The proposed approach combines image recognition along with natural language processing to retrieve videos matching a natural language query from a video database. The retrieval process consists of three major steps - recognition of the natural language audio query, extraction of features and tags from the database of videos and matching of the query to a video.

  • The input audio query is first transcribed and then translated into English.

    • This allows us to tackle multiple natural languages and accents with the same approach.
    • Google's Speech Recognition API is deployed to perform rapid transcription and translation of the audio query.
    • IBM Watson API is then used to extract features from the audio query such as the keywords of the transcript as well as the entities mentioned.
    • An audio processing pipeline is created to simultaneously perform the translation as well as the extraction of features.
  • The database of videos is pre-tagged before the audio query is processed.

    • Each video is split into frames, which are then filtered based on image features to retain frames depicting every scene in the video.
    • A Google reverse image search is performed on every filtered frame, to lookup the same video on any online platforms such as YouTube and extract tags from these platforms.
    • The frame is then analysed to look for objects and entities, which are extracted and stored. Further, a language model is used to generate a textual description of each frame.
    • This generated description is searched on Google and suggested relevant searches are retrieved. Additionally, keywords from this description are extracted and added to the full set of results obtained.
  • All the obtained image based tags are then filtered to retain only the top frequently occurring tags across all frames.

    • These filtered tags are combined with the keywords and entities in the audio of the video to form the final set of tags for a video.
    • A vector space is created out of these tags for every video in the dataset. The vector feature spaces obtained help represent the video's theme at a semantic level.
    • Similarly, the query is also transformed into a vector space by using the keywords obtained earlier.
    • Finally, the query's feature space is compared with the feature spaces of all the videos in linear time, using cosine similarity as the metric of evaluation.

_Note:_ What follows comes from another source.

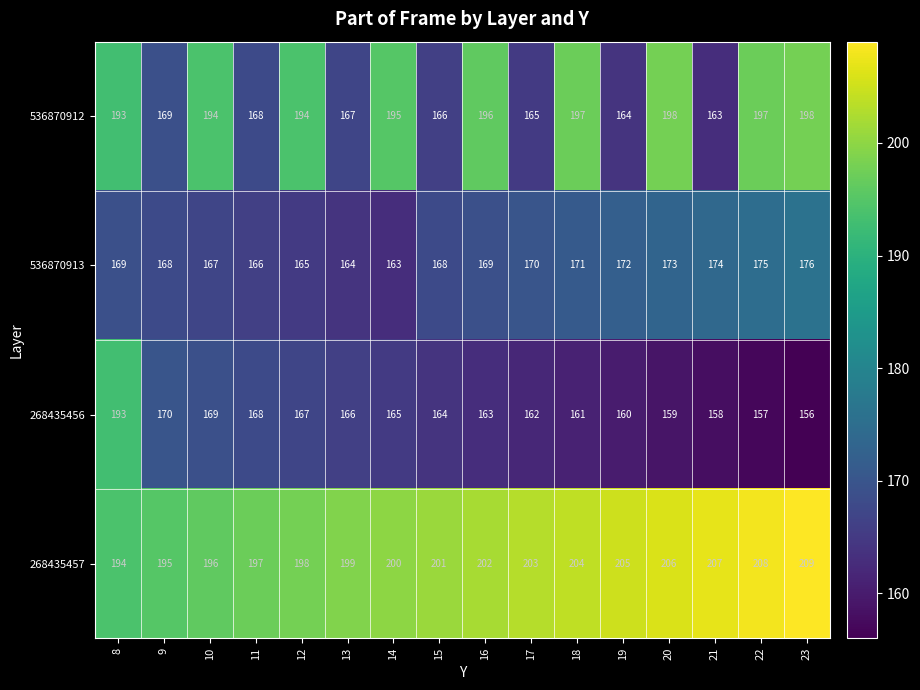

Count the number of categories in the chart.

16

The video with the highest similarity is retrieved and displayed to the user.

Performance

The proposed approach displays high performance with extremely low latencies. The performance was measured against the top 50 videos of the MSR-VTT dataset. Each video in the dataset has multiple descriptions and has an overall runtime of under 15 seconds. Multiple videos were considered with different queries describing each video and the performance of our model was measured using these queries as natural language inputs. Our model was able to retrieve matching videos with an average latency of 0.0203 seconds per query.